Falmouth, United Kingdom

Game Development: Writing

Bachelor's
Language: EnglishStudies in English
Qualification: BA
Kind of studies: full-time studies
Bachelor of Arts (BA)
University website: www.falmouth.ac.uk
Development
Development or developing may refer to:
Game
A game is a structured form of play, usually undertaken for enjoyment and sometimes used as an educational tool. Games are distinct from work, which is usually carried out for remuneration, and from art, which is more often an expression of aesthetic or ideological elements.

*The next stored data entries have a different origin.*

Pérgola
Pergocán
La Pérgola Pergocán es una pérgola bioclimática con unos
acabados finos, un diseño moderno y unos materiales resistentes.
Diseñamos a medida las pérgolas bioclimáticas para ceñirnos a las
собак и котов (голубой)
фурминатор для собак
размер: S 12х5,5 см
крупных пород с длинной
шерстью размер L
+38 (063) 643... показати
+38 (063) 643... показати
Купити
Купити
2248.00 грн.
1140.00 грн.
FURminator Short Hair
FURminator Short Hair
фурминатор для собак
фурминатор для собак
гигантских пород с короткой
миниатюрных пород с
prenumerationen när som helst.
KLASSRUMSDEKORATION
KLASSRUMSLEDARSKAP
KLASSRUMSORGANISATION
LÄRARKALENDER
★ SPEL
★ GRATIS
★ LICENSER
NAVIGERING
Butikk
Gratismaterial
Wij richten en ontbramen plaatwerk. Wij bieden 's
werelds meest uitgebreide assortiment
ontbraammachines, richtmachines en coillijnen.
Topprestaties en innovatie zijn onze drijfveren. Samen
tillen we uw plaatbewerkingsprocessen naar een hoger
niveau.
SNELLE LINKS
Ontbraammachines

However, the distinction is not clear-cut, and many games are also considered to be work (such as professional players of spectator sports or games) or art (such as jigsaw puzzles or games involving an artistic layout such as Mahjong, solitaire, or some video games).
Writing
Writing is a medium of human communication that represents language and emotion with signs and symbols. In most languages, writing is a complement to speech or spoken language. Writing is not a language, but a tool used to make languages be read. Within a language system, writing relies on many of the same structures as speech, such as vocabulary, grammar, and semantics, with the added dependency of a system of signs or symbols. The result of writing is called text, and the recipient of text is called a reader. Motivations for writing include publication, storytelling, correspondence, record keeping and diary. Writing has been instrumental in keeping history, maintaining culture, dissemination of knowledge through the media and the formation of legal systems.
Game
All my games were political games; I was, like Joan of Arc, perpetually being burned at the stake.
Indira Gandhi, as quoted in The New York Times Biographical Service (1971), Vol. 2, p. 4027.
Game
It's only game. Why you have to be mad?
Ilya Bryzgalov, The Score interview (2006)
Writing
He is no parasite on anything, whose work is real: a mechanic, a doctor, a builder, a tailor, a dishwasher. What, in comparison, does a writer produce? Semblances. This is a serious occupation?
Stanisław Lem, A Perfect Vacuum (1971), "Rien du tout, ou la conséquence" ("Nothing, or the Consequence"), tr. Michael Kandel (1978).